That's a great question, and a very complicated one. I don't actually pretend to have all the answers, but I'll give you a couple of examples that you might find interesting.
If you have a million plays of one of your songs on Rhapsody, for instance, that will get you $11,000. That's a million plays—an extraordinary amount, a bona fide hit. Then we go down to YouTube, where a million plays gets you a whopping $1,750. This is assuming you wrote the song yourself. If you co-wrote it, then you actually get half that amount.

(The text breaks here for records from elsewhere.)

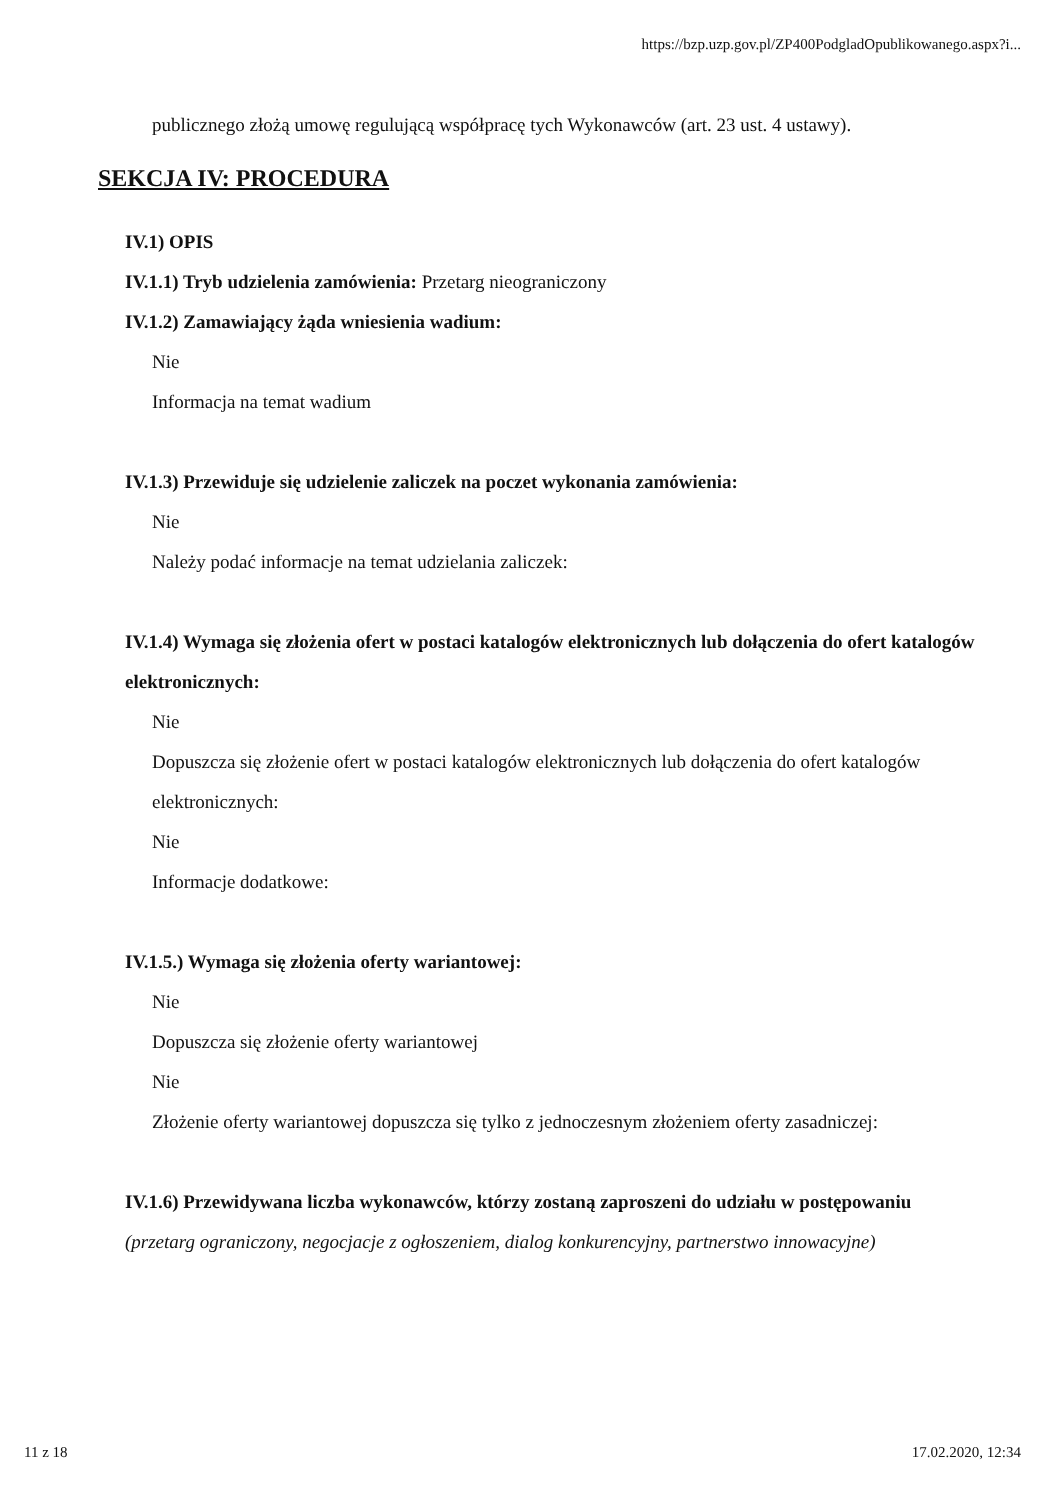https://bzp.uzp.gov.pl/ZP400PodgladOpublikowanego.aspx?i...
publicznego złożą umowę regulującą współpracę tych Wykonawców (art. 23 ust. 4 ustawy).
SEKCJA IV: PROCEDURA
IV.1) OPIS
IV.1.1) Tryb udzielenia zamówienia: Przetarg nieograniczony
IV.1.2) Zamawiający żąda wniesienia wadium:
Nie
Informacja na temat wadium
IV.1.3) Przewiduje się udzielenie zaliczek na poczet wykonania zamówienia:
Nie
Należy podać informacje na temat udzielania zaliczek:
IV.1.4) Wymaga się złożenia ofert w postaci katalogów elektronicznych lub dołączenia do ofert katalogów elektronicznych:
Nie
Dopuszcza się złożenie ofert w postaci katalogów elektronicznych lub dołączenia do ofert katalogów elektronicznych:
Nie
Informacje dodatkowe:
IV.1.5.) Wymaga się złożenia oferty wariantowej:
Nie
Dopuszcza się złożenie oferty wariantowej
Nie
Złożenie oferty wariantowej dopuszcza się tylko z jednoczesnym złożeniem oferty zasadniczej:
IV.1.6) Przewidywana liczba wykonawców, którzy zostaną zaproszeni do udziału w postępowaniu
(przetarg ograniczony, negocjacje z ogłoszeniem, dialog konkurencyjny, partnerstwo innowacyjne)
11 z 18 17.02.2020, 12:34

The problem we're seeing is that these massive, massive global companies are coming in, and basically they're start-ups. They talk to the labels, and the labels licence their entire catalogue, because that's how the service works. If you can't get all the songs, no one will want to use the service. So they licence the entire catalogue, and then there are the provisions where a company like that, if they licence the entire catalogue, doesn't actually have to share the revenue stream, because it's licensed for them as a whole, so a lot of artists don't participate in that at all.
We also have a problem with how they divide up the amount the record labels get and the amount the publisher or the creator side of it gets. We find that we're not participating in this conversation at all when these companies are starting up and they're being allowed to do business.
It's increasingly looking like it's really just not possible for us to function in this environment. There have been a lot of questions on whether there needs to be more regulation on this business or more cooperation with the government. Essentially they're a tech company, and arguably a telecommunications company.
There are a lot of challenges. Right now we just want to bring light to the issue. It's time to have some serious discussions about this, because this type of activity could be the collapse of the creator side of the business. It's very dire.